Cameroun - Au Tribunal - Haman Adama: La délivrance au bout de 47 mois de détention

Haman Adama retrouve les siens au terme d’un véritable chemin de croix judiciaire tant devant le Tgi du Mfoundi que le Tcs.

haman-adama-013-thn-475.jpg

C'est au terme d'un véritable chemin de croix judiciaire que Haman Adama a définitivement recouvré, ce jeudi 19 septembre 2013, sa liberté. La fin d'un calvaire qui a commencé le 06 janvier 2010 avec l'interpellation de celle qui est déjà à l'époque des faits ancien Ministre de l’Éducation de base. Elle est aussitôt déférée au Parquet d'instance de Yaoundé centre administratif dès le lendemain 07 janvier et présentée au juge d'instruction qui l'inculpe de détournement de deniers publics. L'ex-Minedub qui ne réalise pas encore ce qui lui arrive lorsque l'information judiciaire s'ouvre contre elle est écrouée le même soir à la prison centrale de Kondengui dans le cadre d'un mandat de détention provisoire de 06 mois renouvelable deux fois. S'en suit alors une longue traversée du désert judiciaire de plus de 12 mois pendant lesquels l'information judiciaire semble dans l'impasse.

Elle piétine. L'on évoque même la remise en liberté de l'accusée. C'est à ce moment que le magistrat instructeur décide de donner un coup d'accélérateur à sa procédure. Il clôt son instruction le 04 juillet 2011 au pas de charge et rend son ordonnance de non-lieu partiel et de renvoi devant le Tgi du Mfoundi. Une ordonnance aussitôt attaquée par le Ministère public qui saisit la Chambre de contrôle de l'instruction de la Cour d'appel du Centre.

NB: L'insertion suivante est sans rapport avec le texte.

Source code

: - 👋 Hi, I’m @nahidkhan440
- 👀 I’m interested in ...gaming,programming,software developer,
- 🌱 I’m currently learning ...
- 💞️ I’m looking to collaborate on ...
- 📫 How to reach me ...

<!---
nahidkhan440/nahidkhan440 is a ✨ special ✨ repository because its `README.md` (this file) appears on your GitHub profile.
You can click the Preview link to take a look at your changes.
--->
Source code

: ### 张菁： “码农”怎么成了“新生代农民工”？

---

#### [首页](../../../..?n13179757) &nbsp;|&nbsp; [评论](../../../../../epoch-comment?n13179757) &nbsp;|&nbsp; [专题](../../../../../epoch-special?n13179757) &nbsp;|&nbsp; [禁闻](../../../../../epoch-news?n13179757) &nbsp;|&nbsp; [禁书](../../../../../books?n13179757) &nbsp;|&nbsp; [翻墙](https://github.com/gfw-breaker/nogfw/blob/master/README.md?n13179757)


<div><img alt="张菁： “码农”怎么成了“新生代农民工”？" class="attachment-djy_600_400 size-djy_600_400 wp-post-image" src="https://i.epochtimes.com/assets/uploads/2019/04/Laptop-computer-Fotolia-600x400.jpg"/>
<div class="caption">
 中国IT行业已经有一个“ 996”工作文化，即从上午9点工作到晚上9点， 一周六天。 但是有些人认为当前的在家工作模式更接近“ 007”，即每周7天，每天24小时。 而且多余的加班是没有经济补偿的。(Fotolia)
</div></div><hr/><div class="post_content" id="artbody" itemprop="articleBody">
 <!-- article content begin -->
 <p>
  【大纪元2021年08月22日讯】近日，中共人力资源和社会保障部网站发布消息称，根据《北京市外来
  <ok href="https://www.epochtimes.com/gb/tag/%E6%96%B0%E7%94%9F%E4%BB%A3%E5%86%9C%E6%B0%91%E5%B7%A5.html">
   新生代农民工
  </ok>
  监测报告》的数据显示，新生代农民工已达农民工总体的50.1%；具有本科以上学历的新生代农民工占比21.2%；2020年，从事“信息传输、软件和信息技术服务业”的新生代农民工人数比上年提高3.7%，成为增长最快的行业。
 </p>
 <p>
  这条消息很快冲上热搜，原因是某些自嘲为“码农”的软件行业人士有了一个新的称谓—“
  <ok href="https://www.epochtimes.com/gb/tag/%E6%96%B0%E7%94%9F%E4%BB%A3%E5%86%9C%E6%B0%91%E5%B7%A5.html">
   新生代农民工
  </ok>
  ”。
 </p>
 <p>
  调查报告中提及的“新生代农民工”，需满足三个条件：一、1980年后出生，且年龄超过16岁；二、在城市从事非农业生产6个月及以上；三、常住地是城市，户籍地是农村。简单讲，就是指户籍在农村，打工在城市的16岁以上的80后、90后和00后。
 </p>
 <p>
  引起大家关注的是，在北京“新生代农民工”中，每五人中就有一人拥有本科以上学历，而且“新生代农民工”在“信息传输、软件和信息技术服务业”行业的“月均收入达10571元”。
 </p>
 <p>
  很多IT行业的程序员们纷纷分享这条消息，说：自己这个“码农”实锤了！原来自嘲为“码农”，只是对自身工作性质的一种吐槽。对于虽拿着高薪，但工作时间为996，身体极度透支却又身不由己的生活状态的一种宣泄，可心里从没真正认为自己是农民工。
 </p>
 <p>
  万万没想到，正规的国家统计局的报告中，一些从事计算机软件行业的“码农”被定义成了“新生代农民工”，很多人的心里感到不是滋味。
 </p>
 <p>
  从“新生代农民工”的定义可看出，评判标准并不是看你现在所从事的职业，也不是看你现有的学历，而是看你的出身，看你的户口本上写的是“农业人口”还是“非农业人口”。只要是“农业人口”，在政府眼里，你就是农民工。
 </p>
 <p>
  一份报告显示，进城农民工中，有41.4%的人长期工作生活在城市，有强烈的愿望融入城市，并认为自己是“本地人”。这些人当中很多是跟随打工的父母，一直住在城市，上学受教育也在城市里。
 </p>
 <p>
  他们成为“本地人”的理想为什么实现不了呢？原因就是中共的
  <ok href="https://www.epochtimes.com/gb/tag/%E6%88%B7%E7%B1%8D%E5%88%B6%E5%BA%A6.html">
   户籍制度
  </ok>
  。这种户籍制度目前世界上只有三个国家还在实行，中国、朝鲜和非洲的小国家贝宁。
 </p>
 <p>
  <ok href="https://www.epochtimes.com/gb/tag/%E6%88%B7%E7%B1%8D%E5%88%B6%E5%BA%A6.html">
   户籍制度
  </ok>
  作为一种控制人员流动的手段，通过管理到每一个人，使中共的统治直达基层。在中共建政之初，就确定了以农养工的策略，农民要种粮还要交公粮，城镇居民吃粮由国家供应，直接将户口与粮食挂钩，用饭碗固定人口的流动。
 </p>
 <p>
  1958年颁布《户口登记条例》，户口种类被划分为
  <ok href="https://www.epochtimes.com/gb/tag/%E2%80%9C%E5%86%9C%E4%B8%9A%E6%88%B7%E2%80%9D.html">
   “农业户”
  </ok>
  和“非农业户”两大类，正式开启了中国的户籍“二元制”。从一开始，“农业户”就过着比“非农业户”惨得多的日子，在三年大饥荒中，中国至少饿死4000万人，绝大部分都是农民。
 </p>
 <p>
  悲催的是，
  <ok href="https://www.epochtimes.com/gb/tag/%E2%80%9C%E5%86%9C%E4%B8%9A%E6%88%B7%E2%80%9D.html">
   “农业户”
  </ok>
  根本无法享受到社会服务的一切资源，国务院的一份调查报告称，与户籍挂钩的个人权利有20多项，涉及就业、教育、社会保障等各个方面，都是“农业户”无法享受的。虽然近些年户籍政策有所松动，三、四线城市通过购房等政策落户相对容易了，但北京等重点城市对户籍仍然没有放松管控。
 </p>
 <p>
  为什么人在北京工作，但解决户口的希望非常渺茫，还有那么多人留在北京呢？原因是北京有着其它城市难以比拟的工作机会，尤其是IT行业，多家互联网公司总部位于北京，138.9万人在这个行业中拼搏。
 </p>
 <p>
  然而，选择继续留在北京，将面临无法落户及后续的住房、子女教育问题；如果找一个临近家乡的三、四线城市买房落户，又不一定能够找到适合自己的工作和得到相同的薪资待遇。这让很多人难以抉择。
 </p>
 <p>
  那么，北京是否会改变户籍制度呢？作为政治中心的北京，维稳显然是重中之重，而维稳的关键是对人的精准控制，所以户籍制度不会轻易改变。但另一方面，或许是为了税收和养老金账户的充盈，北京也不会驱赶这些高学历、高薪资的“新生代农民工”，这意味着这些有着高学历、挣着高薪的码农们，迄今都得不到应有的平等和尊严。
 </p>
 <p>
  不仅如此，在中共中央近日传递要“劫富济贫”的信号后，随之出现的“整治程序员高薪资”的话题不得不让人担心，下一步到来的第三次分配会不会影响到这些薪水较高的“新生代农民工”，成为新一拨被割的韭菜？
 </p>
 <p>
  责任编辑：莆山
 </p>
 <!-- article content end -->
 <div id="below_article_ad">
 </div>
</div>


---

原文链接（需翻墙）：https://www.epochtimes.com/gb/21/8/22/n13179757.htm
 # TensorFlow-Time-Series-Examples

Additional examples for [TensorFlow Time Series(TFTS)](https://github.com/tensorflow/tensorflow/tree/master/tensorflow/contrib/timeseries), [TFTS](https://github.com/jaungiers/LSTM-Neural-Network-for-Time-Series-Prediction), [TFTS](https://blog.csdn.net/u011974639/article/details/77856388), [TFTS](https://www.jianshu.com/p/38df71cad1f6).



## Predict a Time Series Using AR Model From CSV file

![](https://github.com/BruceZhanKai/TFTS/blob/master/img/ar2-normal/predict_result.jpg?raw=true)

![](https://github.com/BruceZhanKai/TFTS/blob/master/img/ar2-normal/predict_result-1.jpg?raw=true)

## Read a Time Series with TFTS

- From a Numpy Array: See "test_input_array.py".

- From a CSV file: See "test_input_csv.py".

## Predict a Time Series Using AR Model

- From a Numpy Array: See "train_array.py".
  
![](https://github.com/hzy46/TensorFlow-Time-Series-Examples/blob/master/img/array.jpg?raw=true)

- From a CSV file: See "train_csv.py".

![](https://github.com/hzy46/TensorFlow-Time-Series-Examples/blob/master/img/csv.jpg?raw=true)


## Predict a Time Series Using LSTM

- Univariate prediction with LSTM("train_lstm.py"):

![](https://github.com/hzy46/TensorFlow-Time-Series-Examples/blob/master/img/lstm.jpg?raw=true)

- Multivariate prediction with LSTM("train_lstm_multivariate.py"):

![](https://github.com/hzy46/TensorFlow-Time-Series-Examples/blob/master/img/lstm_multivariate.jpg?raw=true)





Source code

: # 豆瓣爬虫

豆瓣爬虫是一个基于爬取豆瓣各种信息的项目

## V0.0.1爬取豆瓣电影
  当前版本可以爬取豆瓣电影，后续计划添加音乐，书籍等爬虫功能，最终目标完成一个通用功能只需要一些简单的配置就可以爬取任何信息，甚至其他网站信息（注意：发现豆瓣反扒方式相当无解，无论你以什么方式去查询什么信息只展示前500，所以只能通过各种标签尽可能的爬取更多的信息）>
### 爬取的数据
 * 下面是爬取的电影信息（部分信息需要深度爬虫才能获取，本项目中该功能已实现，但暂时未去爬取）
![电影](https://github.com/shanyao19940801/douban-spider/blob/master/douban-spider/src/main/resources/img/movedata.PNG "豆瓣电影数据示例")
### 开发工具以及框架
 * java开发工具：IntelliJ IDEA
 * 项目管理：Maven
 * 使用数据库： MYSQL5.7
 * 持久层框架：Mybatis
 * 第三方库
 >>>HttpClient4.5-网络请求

Pourvoi est ensuite formé contre l'Arrêt de renvoi rendu par ladite Cour. La Chambre spécialisée de la Cour suprême, saisie d'une demande de révision à la hausse des sommes détournées rendra son arrêt le 10 janvier 2013. Haman Adama saisit la balle au bond et s'empresse de rembourser les 212, 5 millions FCFA mis à sa charge.

Cette restitution est effective le 15 février 2013. Renvoyée malgré tout devant le Tribunal criminel pour répondre de ces détournements cumulés, Haman Adama se présente devant la barre de ladite juridiction le 13 juin 2013, date d'ouverture de son procès. Le Ministère public l'accuse de malversations, notamment dans la gestion des fonds alloués aux projets et autres programmes financés sur ressources pays pauvres très endettés (Ppte). L'ex-Minedub doit également s'expliquer sur la passation des marchés publics liés au paquet minimum au cours des exercices 2005 et 2006, marchés qui auraient été conclus en violation du code des marchés publics. L'ex-Ministre qui pense qu'elle est enfin au bout de ses peines devant le Tcs, est loin de se douter qu'elle vient d'amorcer là une autre bataille dans la lutte acharnée qu'elle mène pour recouvrer sa liberté. La restitution du corps du délit dont se prévalent ses avocats pour exiger l'arrêt des poursuites est l'objet des débats houleux entre la défense et l'accusation.

Le Ministère public s'accroche comme à une bouée de sauvetage aux dispositions de l'article 18 de la loi créant le Tcs qui stipule que le Procureur général peut, sur autorisation du garde des Sceaux, ordonne l'arrêt des poursuites. Il exige par conséquent du Tribunal qu'il ouvre les débats pendant que la demande d'arrêt des poursuites est en cours d'examen à la Chancellerie. Le Président Yap Abdou refuse d'entériner cette imposture et exige plutôt du Procureur qu'il statue avant tout débat au fond sur les demandes d'arrêt des poursuites à lui adressée. De promesses non tenues en renvois imposes par le Tribunal, trois mois s'écoulent.

Jusqu'au dénouement heureux de ce jeudi 19 septembre 2013, à la faveur du décret d'application du 4 septembre dernier par lequel le Chef de l'Etat fixe les modalités d'application du corps du délit. Le moins qu'on puisse dire c'est que les 47 mois de détention préventive à la prison centrale de Kondengui n'ont en rien émousse la ferveur militante de l'ancienne commissaire aux comptes du Rdpc qui a surpris plus d'un en déclarant aussitôt sa libération prononcée: «dès que je recouvre ma liberté, je vais tout de suite rejoindre la caravane de campagne du Rdpc, le parti de mon cœur».